Excerpt from Radzi Sapiee's writings on Endurance
1. Endurance Riding should come easy for the common folk
FOR most Malaysians, owning a horse is a luxury almost like owning a Ferrari. Equestrian is viewed as a privilege of high-society and when people think of horse-riding, they tend to think of Royalties playing polo or proud well-dressed gentry manoeuvring horses over bars in showjumping or daintily putting it through small paces for dressage.
But in countries like the United States, Australia and Europe, equestrian is a way of life as a horse is just another farm animal like a cow or a goat. Except that they are much more enjoyable, rideable and respond better to human call.
Thus endurance riding, basically riding a horse over a distance, comes naturally to the commonfolk rather than polo, showjumping or dressage.
Malaysia, too, have an equestrian culture in parts of Kelantan where farmers still breed horses from the old days of the Pattani kingdom (now part of Thailand) and Sabah, famous for their traditional Bajau horsemen. But they have mostly ponies and are confined to their groups.
The modern history of endurance racing started when a Wendell T. Robie set up the 160km Tevis Cup in America in 1955. He wanted a sport which `involved rapport with one's horse, companionship on a trail and the opportunity to share the incomparable scenery of my home territory', referring to his native countryside near Lake Tahoe. It was a huge success and more races followed in America. Australia embraced the sport in the 60s and Britain and the rest of Europe followed by the 70s.
Soon the Arab countries followed suit. Arab-bred horses became the only type used for endurance racing, due to their strength and fitness, and it is only natural for countries like United Arab Emirates (UAE) to subsequently become huge promoters.
In 1998, they invited countries affiliated to the FEI (world equestrian body) to compete in the World Endurance championship which they hosted in Dubai. They even paid for boarding and flight for those who qualified.
Malaysia were invited and five locals - Datuk Awang Kamaruddin Abdul Ghani, Dr Nik Ishak Wan Abdullah and Police mounted unit's Azhar Abu Bakar, Sharaf Ibrahim and Zulkefli Sudin - were selected.

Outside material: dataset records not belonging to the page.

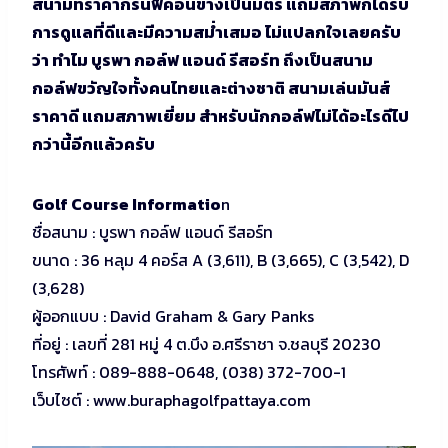
สนามที่ราคากรีนฟีค่อนข้างเป็นมิตร แถมสภาพก็ได้รับ
การดูแลที่ดีและมีความสม่ำเสมอ ไม่แปลกใจเลยครับ
ว่า ทำไม บูรพา กอล์ฟ แอนด์ รีสอร์ท ถึงเป็นสนาม
กอล์ฟขวัญใจทั้งคนไทยและต่างชาติ สนามเล่นมันส์
ราคาดี แถมสภาพเยี่ยม สำหรับนักกอล์ฟไม่ได้อะไรดีไป
กว่านี้อีกแล้วครับ
Golf Course Informatio
n
ชื่อสนาม : บูรพา กอล์ฟ แอนด์ รีสอร์ท
ขนาด : 36 หลุม 4 คอร์ส A (3,611), B (3,665), C (3,542), D
(3,628)
ผู้ออกแบบ : David Graham & Gary Panks
ที่อยู่ : เลขที่ 281 หมู่ 4 ต.บึง อ.ศรีราชา จ.ชลบุรี 20230
โทรศัพท์ : 089-888-0648, (038) 372-700-1
เว็บไซต์ : www.buraphagolfpattaya.com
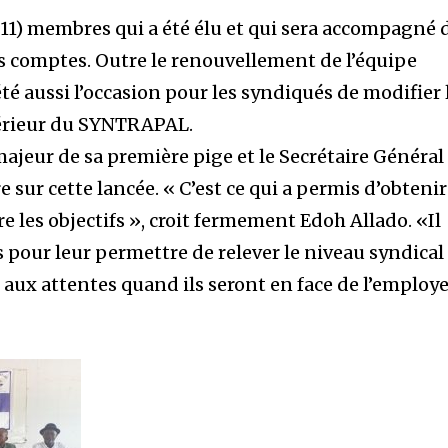
(11) membres qui a été élu et qui sera accompagné 
es comptes. Outre le renouvellement de l’équipe
été aussi l’occasion pour les syndiqués de modifier 
térieur du SYNTRAPAL.
 majeur de sa première pige et le Secrétaire Général
 sur cette lancée. « C’est ce qui a permis d’obtenir
re les objectifs », croit fermement Edoh Allado. «Il
 pour leur permettre de relever le niveau syndical
aux attentes quand ils seront en face de l’employ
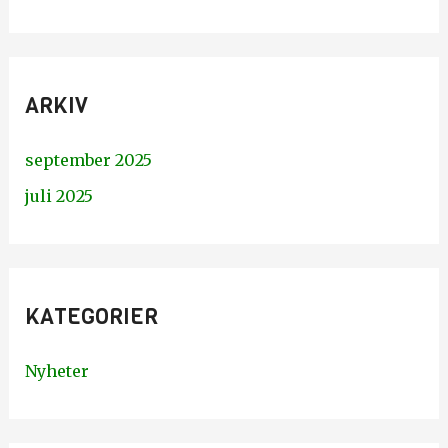
ARKIV
september 2025
juli 2025
KATEGORIER
Nyheter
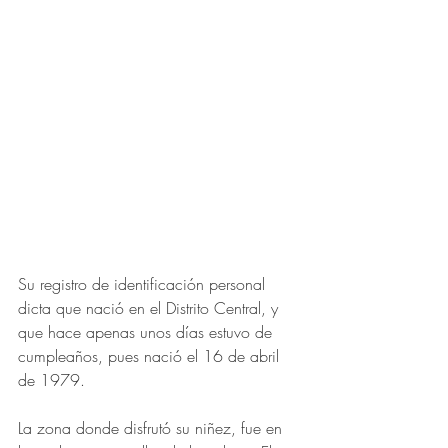
Su registro de identificación personal 
dicta que nació en el Distrito Central, y 
que hace apenas unos días estuvo de 
cumpleaños, pues nació el 16 de abril 
de 1979.  
La zona donde disfrutó su niñez, fue en 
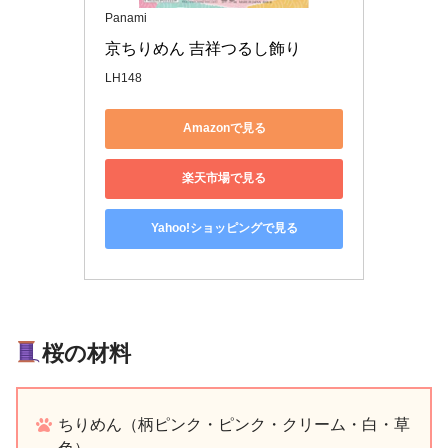
Panami
京ちりめん 吉祥つるし飾り 
LH148
Amazonで見る
楽天市場で見る
Yahoo!ショッピングで見る
桜の材料
ちりめん（柄ピンク・ピンク・クリーム・白・草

Equestrian Association of Malaysia (EAM) endurance committee chairman SM Shuhaimi Shamsuddin said several riders went through the selection process held over increasing distances to qualify under FEI rules.
"This resulted in the five completing a 120km course near Bangi. We were the first Malaysians to get involved with the sport," he said.
Bear in mind that an endurance race is not very straightforward. Not only is it gruelling, there are veterinarian checks held at stages where horses which failed to meet certain fitness conditions are disqualified with the riders. More than 30 countries sent five riders each to Dubai. After the initial vet check, 162 riders were allowed to compete in the World championship.
Malaysia became the butt of their jokes when our riders arrived with Criollos, Argentinian-bred horses said to be good only for farm work, but managed to silence the critics when Azhar became one of the 77 finishers.
Whatever, the seed for endurance racing in Malaysia has been planted. A year later, Sabah set up their own endurance body and started their own short distance races and by 2000, they have conducted 80km races, equivalent to the pinnacle of junior championships on the world calendar.
The Malaysian Endurance Racing Society (MERS) were formed later that year. Shuhaimi said MERS came into being to allow ordinary folks to participate. Otherwise, one must go through EAM and only those who are affiliated with riding clubs (read: with money or support) can join the association. Thus starts a chapter in the Malaysian equestrian history and this would
soon culminate in an event that could well do what polo, showjumping and
dressage have failed - to bring the field to the masses.